Description of the task: Return all of the entries exactly, but do not include the pictures.
Dataset Start Marker
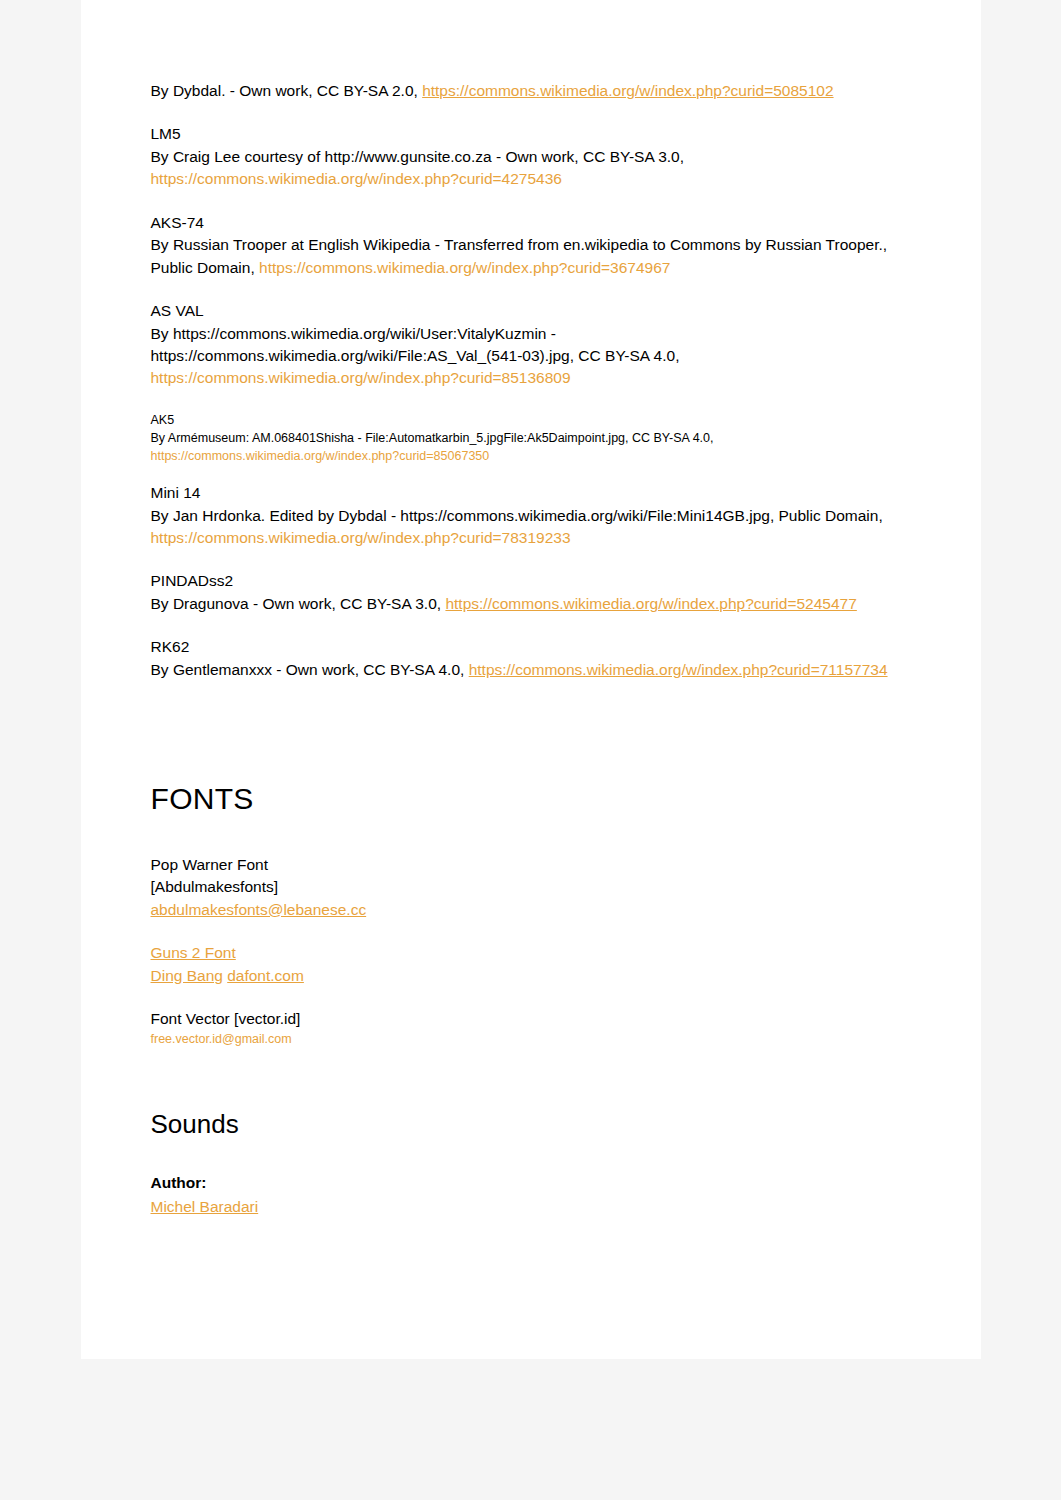By Dybdal. - Own work, CC BY-SA 2.0, https://commons.wikimedia.org/w/index.php?curid=5085102
LM5
By Craig Lee courtesy of http://www.gunsite.co.za - Own work, CC BY-SA 3.0, https://commons.wikimedia.org/w/index.php?curid=4275436
AKS-74
By Russian Trooper at English Wikipedia - Transferred from en.wikipedia to Commons by Russian Trooper., Public Domain, https://commons.wikimedia.org/w/index.php?curid=3674967
AS VAL
By https://commons.wikimedia.org/wiki/User:VitalyKuzmin - https://commons.wikimedia.org/wiki/File:AS_Val_(541-03).jpg, CC BY-SA 4.0, https://commons.wikimedia.org/w/index.php?curid=85136809
AK5
By Armémuseum: AM.068401Shisha - File:Automatkarbin_5.jpgFile:Ak5Daimpoint.jpg, CC BY-SA 4.0, https://commons.wikimedia.org/w/index.php?curid=85067350
Mini 14
By Jan Hrdonka. Edited by Dybdal - https://commons.wikimedia.org/wiki/File:Mini14GB.jpg, Public Domain, https://commons.wikimedia.org/w/index.php?curid=78319233
PINDADss2
By Dragunova - Own work, CC BY-SA 3.0, https://commons.wikimedia.org/w/index.php?curid=5245477
RK62
By Gentlemanxxx - Own work, CC BY-SA 4.0, https://commons.wikimedia.org/w/index.php?curid=71157734
FONTS
Pop Warner Font
[Abdulmakesfonts]
abdulmakesfonts@lebanese.cc
Guns 2 Font
Ding Bang dafont.com
Font Vector [vector.id]
free.vector.id@gmail.com
Sounds
Author:
Michel Baradari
Dataset End Marker
Output below:
By Dybdal. - Own work, CC BY-SA 2.0, https://commons.wikimedia.org/w/index.php?curid=5085102
LM5
By Craig Lee courtesy of http://www.gunsite.co.za - Own work, CC BY-SA 3.0, https://commons.wikimedia.org/w/index.php?curid=4275436
AKS-74
By Russian Trooper at English Wikipedia - Transferred from en.wikipedia to Commons by Russian Trooper., Public Domain, https://commons.wikimedia.org/w/index.php?curid=3674967
AS VAL
By https://commons.wikimedia.org/wiki/User:VitalyKuzmin - https://commons.wikimedia.org/wiki/File:AS_Val_(541-03).jpg, CC BY-SA 4.0, https://commons.wikimedia.org/w/index.php?curid=85136809
AK5
By Armémuseum: AM.068401Shisha - File:Automatkarbin_5.jpgFile:Ak5Daimpoint.jpg, CC BY-SA 4.0, https://commons.wikimedia.org/w/index.php?curid=85067350
Mini 14
By Jan Hrdonka. Edited by Dybdal - https://commons.wikimedia.org/wiki/File:Mini14GB.jpg, Public Domain, https://commons.wikimedia.org/w/index.php?curid=78319233
PINDADss2
By Dragunova - Own work, CC BY-SA 3.0, https://commons.wikimedia.org/w/index.php?curid=5245477
RK62
By Gentlemanxxx - Own work, CC BY-SA 4.0, https://commons.wikimedia.org/w/index.php?curid=71157734
FONTS
Pop Warner Font
[Abdulmakesfonts]
abdulmakesfonts@lebanese.cc
Guns 2 Font
Ding Bang dafont.com
Font Vector [vector.id]
free.vector.id@gmail.com
Sounds
Author:
Michel Baradari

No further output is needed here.